PITTSBURGH (KDKA) - With the closing of an under-performing J.C. Penney store in Washington PA, it's easy to question the future of big box department stores.

Point Park University business professor Dr. Elaine Luther says retailers need to keep changing.

"They tend to look too much alike. I think they would be better off differentiating themselves," said Luther.

The irony is that for stores like Penney's it's really back to the future.

"Sears and Penney's used to sell by catalogue but they got away from that, and now that's the way the market is going."

But catalogues are on-line and good retailers like Nordstroms merge the in-store and on-line experience.

"Our reputation with the customer was built in the store and the relationship they had with the salesperson," Nordstrom president Blake Nordstrom told a meeting of the National Retail Federation in New York this week.

"We think today the stores could take a page from what is on line and how they can improve the efficiency, the service, and total experience. In essence, the customer wants a rich experience across all these channels," Nordstrom added.

Luther says successful stores must attract customers into the store with expert clerks to show products and answer questions.

"You need to develop that service, have a reason for people to come to your store for some part of that sale you can't get on line," added the Point Park professor.

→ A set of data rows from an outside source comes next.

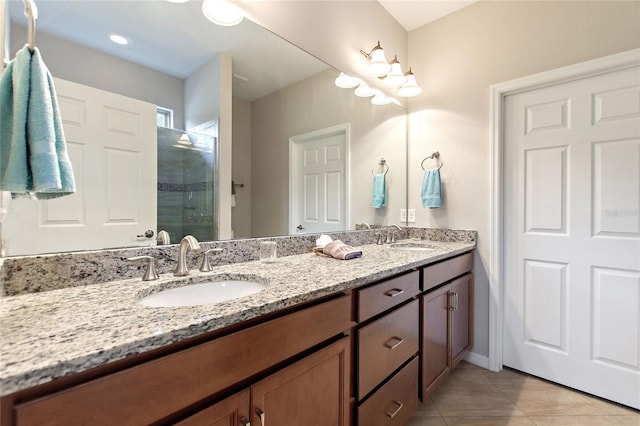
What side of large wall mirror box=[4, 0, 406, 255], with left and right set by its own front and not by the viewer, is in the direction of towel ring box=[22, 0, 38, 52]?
right

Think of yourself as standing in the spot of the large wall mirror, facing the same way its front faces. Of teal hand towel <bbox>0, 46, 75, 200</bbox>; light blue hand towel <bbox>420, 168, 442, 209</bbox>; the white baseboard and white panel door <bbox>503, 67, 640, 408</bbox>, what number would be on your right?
1

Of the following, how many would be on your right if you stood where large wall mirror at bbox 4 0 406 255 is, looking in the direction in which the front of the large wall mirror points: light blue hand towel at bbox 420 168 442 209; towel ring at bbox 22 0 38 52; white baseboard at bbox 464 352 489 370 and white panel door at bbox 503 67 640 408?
1

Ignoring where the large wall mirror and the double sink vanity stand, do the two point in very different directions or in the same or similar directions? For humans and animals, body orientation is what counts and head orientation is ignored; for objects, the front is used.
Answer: same or similar directions

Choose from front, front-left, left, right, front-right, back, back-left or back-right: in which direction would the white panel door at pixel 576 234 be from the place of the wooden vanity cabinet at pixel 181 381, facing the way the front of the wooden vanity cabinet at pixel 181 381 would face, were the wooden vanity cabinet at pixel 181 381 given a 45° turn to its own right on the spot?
left

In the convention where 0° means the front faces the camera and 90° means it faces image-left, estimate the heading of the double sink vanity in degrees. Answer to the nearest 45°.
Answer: approximately 315°

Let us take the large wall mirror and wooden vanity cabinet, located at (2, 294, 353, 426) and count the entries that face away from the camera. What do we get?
0

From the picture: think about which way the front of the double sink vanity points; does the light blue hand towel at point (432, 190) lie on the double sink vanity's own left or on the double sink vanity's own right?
on the double sink vanity's own left

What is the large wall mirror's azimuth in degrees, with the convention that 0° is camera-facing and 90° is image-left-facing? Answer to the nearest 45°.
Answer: approximately 315°

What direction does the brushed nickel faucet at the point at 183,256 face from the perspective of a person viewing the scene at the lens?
facing the viewer and to the right of the viewer

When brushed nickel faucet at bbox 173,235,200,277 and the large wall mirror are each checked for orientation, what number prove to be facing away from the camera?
0

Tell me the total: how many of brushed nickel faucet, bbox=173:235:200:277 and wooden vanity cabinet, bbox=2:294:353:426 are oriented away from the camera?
0

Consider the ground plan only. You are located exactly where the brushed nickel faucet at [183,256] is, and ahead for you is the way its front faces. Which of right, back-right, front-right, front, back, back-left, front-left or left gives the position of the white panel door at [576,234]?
front-left

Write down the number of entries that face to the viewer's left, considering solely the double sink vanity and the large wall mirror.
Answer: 0
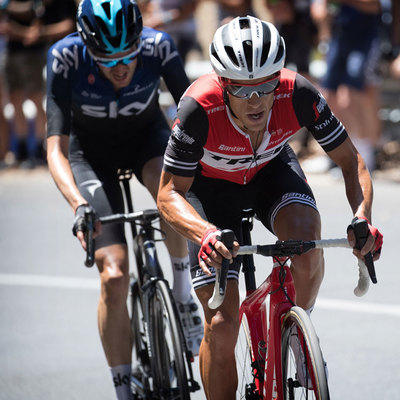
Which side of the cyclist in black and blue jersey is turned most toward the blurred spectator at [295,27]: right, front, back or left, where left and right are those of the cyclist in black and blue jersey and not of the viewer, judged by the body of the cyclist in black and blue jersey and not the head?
back

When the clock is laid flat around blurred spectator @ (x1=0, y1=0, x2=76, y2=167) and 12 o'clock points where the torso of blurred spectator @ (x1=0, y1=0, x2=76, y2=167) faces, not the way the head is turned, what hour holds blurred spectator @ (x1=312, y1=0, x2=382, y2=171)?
blurred spectator @ (x1=312, y1=0, x2=382, y2=171) is roughly at 10 o'clock from blurred spectator @ (x1=0, y1=0, x2=76, y2=167).

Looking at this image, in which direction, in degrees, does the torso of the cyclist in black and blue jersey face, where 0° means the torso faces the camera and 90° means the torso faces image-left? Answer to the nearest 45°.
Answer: approximately 0°

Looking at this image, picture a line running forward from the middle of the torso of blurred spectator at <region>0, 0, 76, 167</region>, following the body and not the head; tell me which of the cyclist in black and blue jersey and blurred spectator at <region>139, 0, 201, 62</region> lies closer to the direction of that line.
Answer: the cyclist in black and blue jersey

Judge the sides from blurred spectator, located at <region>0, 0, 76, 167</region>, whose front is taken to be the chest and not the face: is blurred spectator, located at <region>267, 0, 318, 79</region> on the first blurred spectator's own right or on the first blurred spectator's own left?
on the first blurred spectator's own left

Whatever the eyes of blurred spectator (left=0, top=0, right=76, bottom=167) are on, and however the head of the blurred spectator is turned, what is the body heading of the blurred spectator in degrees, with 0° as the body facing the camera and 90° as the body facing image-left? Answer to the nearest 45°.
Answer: approximately 0°

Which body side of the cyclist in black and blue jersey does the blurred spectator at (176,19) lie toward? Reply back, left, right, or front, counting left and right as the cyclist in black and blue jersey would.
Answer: back

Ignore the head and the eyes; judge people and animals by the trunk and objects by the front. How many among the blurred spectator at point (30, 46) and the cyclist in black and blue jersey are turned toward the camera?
2

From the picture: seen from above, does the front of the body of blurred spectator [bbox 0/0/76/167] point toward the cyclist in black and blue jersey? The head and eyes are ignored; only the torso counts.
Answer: yes

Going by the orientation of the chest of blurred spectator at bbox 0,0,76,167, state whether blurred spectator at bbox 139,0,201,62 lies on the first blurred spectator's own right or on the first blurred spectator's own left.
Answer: on the first blurred spectator's own left

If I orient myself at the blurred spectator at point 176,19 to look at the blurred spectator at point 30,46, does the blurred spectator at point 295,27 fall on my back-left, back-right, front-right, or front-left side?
back-left
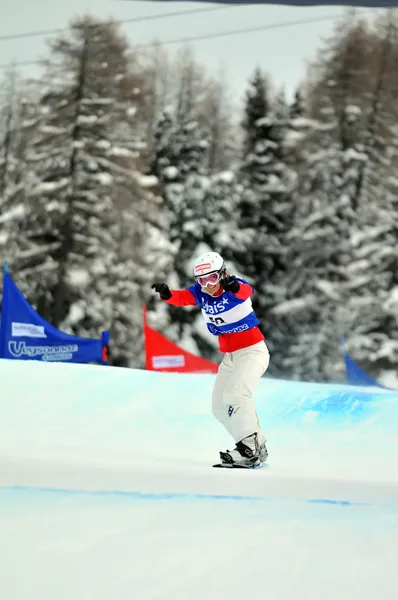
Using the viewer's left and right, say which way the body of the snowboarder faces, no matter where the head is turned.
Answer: facing the viewer and to the left of the viewer

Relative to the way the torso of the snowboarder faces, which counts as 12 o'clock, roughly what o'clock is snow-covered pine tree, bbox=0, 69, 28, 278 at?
The snow-covered pine tree is roughly at 4 o'clock from the snowboarder.

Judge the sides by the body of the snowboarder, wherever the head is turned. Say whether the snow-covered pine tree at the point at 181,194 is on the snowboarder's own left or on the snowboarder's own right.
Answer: on the snowboarder's own right

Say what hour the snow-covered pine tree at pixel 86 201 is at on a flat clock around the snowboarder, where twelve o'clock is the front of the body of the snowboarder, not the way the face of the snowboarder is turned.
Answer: The snow-covered pine tree is roughly at 4 o'clock from the snowboarder.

And despite the occasional closure, it turns out that more retail shops opened up than closed last year, although shopping malls are changing as social neighborhoods.

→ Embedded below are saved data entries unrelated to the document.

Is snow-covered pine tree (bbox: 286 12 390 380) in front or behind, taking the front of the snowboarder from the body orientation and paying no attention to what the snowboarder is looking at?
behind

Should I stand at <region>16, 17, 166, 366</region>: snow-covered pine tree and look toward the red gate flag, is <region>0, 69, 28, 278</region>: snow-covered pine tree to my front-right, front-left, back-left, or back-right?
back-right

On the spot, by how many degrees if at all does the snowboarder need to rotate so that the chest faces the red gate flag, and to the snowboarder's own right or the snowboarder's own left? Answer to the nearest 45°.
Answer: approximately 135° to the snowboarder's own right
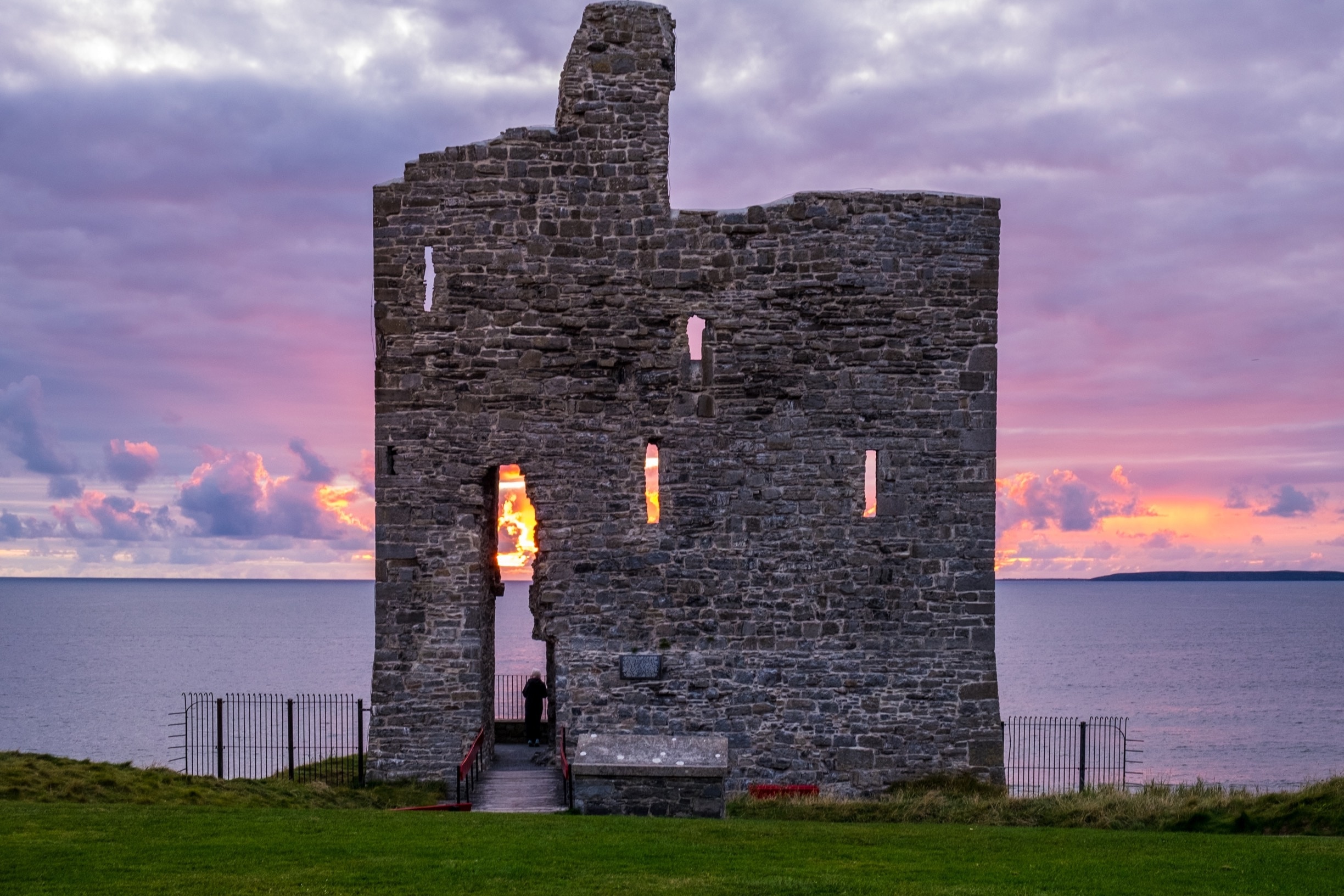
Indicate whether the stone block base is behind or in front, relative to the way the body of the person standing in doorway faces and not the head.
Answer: behind

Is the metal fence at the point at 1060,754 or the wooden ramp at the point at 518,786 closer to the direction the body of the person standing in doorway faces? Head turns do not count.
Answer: the metal fence

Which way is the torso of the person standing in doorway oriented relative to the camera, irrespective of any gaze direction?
away from the camera
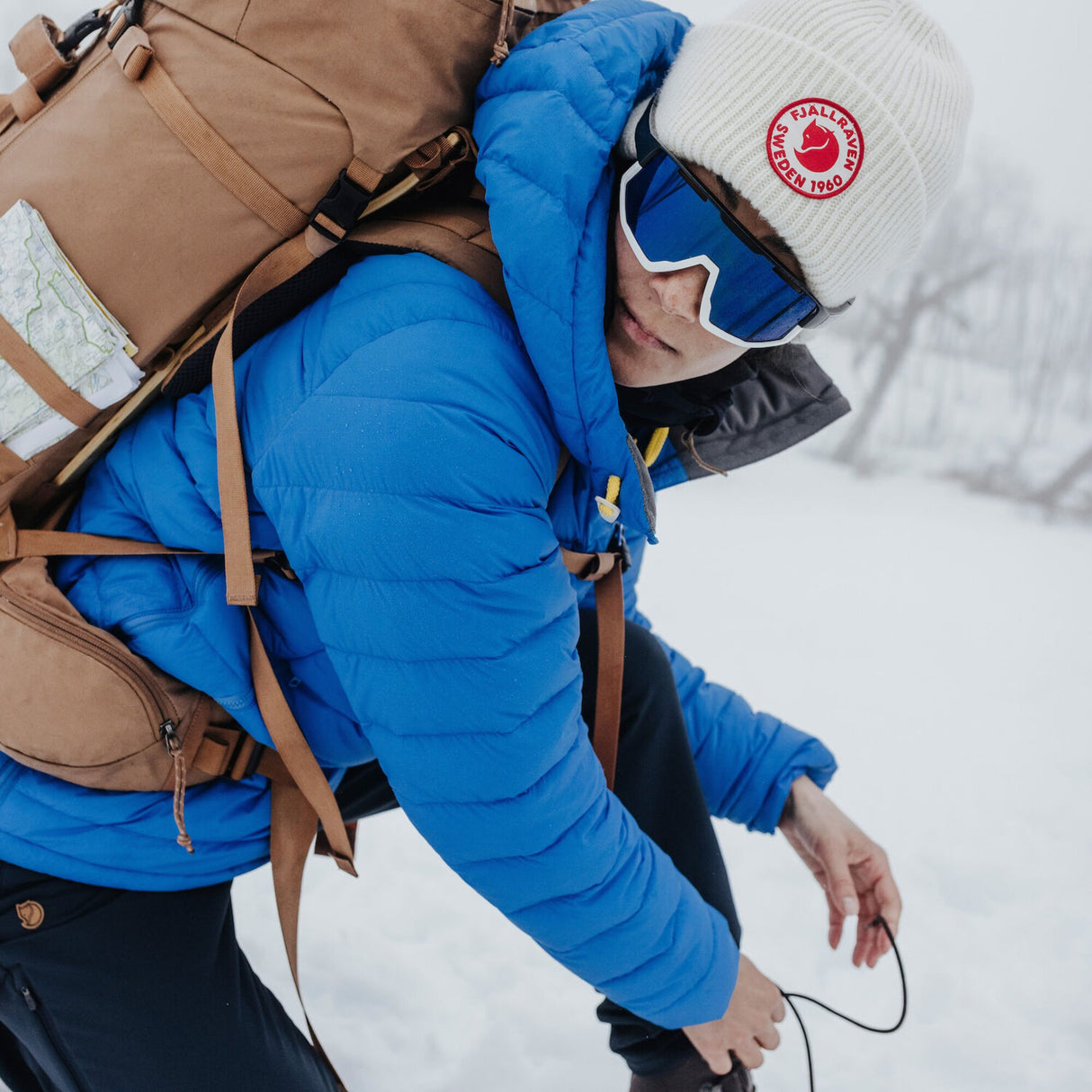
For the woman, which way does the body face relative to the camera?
to the viewer's right
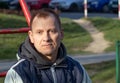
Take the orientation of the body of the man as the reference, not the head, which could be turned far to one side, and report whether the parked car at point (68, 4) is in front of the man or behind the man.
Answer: behind

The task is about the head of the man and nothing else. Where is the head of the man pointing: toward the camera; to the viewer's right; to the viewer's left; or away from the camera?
toward the camera

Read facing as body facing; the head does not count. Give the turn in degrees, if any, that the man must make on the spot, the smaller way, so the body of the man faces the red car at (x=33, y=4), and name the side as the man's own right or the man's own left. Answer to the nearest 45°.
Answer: approximately 180°

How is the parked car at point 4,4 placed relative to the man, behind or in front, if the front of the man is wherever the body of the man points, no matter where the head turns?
behind

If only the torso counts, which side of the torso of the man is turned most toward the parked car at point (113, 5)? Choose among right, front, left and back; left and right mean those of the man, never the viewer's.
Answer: back

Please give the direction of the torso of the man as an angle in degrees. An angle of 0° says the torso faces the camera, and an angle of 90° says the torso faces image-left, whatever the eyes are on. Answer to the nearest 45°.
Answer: approximately 0°

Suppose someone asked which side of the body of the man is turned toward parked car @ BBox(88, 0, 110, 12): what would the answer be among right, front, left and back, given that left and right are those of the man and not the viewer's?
back

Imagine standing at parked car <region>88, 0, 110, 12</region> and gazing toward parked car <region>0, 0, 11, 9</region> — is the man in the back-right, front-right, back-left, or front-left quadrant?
front-left

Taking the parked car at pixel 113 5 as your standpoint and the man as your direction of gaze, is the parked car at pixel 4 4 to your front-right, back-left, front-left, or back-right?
front-right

"You may not see the large footprints that some of the stores currently have -- that may diminish somewhat -- but I think you're going to see a more vibrant, more eclectic, more dynamic tenant mix at our shopping centers," Jesse Tron of the International Council of Shopping Centers told KDKA money editor Jon Delano.

"You've got to be able to adjust and go with the flow," noted Steve Sadove, CEO of Saks. "The customer is continuing to change. We've got to continue both from technology as well as from strategy."